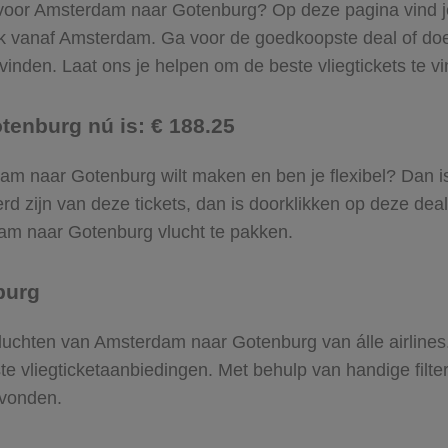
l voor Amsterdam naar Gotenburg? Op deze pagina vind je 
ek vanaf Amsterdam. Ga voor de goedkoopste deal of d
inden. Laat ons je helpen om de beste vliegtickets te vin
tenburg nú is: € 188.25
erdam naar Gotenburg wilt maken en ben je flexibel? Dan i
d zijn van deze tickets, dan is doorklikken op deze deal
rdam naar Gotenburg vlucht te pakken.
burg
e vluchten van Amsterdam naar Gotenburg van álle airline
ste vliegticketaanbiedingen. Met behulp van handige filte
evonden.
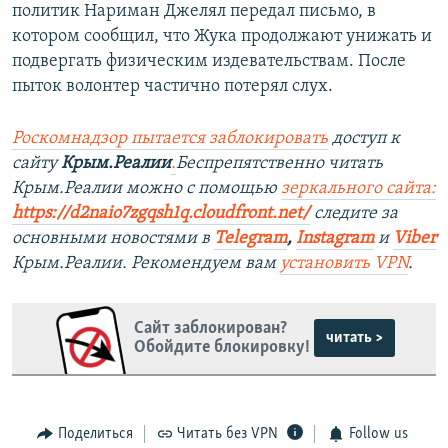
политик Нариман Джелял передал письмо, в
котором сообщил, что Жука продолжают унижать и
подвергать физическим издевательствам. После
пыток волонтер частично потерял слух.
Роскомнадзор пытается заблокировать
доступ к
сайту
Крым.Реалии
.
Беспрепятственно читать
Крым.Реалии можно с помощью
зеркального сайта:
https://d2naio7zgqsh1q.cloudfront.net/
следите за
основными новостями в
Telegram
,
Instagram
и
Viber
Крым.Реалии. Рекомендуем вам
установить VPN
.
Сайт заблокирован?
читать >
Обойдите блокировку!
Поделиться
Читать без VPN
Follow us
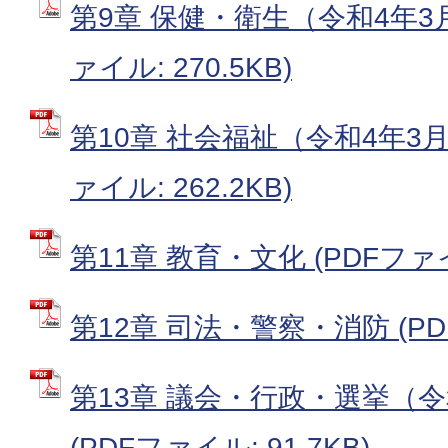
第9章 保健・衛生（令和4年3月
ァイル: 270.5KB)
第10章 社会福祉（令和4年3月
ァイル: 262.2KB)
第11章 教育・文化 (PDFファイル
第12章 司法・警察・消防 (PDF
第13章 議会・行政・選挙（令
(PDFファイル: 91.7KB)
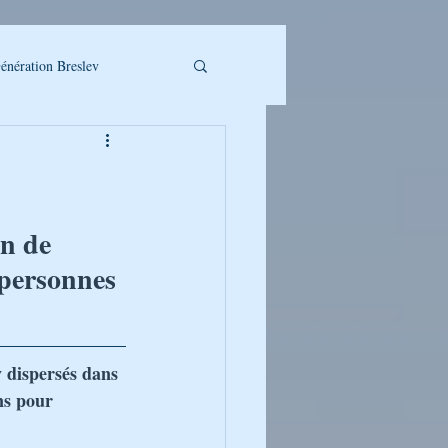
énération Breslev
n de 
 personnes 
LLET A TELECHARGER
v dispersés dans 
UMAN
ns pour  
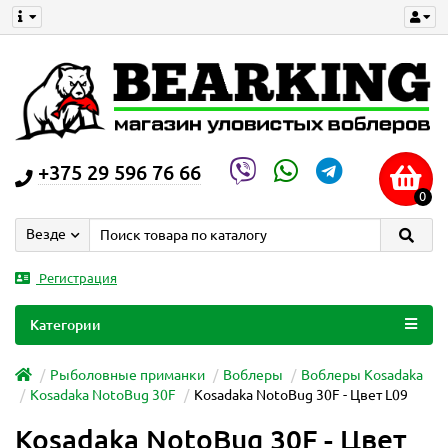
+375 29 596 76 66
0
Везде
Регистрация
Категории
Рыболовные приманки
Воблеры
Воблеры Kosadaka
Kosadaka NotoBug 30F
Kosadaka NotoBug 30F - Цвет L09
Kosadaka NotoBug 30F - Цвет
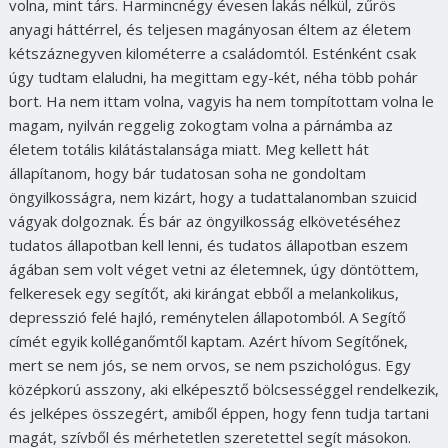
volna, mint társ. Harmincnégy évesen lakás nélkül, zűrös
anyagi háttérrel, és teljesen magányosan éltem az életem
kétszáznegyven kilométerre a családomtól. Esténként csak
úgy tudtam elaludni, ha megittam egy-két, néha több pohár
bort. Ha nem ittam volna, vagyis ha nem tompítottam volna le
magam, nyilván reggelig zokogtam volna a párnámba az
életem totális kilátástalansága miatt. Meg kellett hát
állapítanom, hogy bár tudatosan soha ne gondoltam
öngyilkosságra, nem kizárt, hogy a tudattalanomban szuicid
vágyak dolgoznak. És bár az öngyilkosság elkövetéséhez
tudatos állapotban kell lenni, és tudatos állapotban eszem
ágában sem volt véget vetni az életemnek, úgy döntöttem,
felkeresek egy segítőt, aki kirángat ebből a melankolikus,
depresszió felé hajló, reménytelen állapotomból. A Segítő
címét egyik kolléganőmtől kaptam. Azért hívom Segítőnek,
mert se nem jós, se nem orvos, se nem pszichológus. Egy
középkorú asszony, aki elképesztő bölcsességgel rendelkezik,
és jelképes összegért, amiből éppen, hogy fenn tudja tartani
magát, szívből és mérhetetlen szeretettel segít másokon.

■ ■ ■ ■ ■

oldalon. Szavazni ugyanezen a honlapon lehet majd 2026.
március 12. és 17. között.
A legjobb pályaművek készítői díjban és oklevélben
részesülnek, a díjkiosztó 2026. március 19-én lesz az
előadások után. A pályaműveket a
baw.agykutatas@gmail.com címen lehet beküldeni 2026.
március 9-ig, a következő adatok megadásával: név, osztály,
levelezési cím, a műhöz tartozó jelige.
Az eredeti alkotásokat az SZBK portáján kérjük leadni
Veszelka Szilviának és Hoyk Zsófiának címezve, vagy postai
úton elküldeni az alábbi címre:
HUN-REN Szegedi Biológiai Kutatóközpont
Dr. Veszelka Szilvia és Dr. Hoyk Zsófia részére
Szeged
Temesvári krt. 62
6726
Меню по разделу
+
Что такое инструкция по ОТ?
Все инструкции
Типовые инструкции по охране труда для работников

■ ■ ■ ■ ■

■ Job item
Proceeding from the line containing "magam, nyilván reggelig" through the line containing "magát, szívből és", transcribe the lines above exactly, both end lines included.

■ Written answer
magam, nyilván reggelig zokogtam volna a párnámba az
életem totális kilátástalansága miatt. Meg kellett hát
állapítanom, hogy bár tudatosan soha ne gondoltam
öngyilkosságra, nem kizárt, hogy a tudattalanomban szuicid
vágyak dolgoznak. És bár az öngyilkosság elkövetéséhez
tudatos állapotban kell lenni, és tudatos állapotban eszem
ágában sem volt véget vetni az életemnek, úgy döntöttem,
felkeresek egy segítőt, aki kirángat ebből a melankolikus,
depresszió felé hajló, reménytelen állapotomból. A Segítő
címét egyik kolléganőmtől kaptam. Azért hívom Segítőnek,
mert se nem jós, se nem orvos, se nem pszichológus. Egy
középkorú asszony, aki elképesztő bölcsességgel rendelkezik,
és jelképes összegért, amiből éppen, hogy fenn tudja tartani
magát, szívből és mérhetetlen szeretettel segít másokon.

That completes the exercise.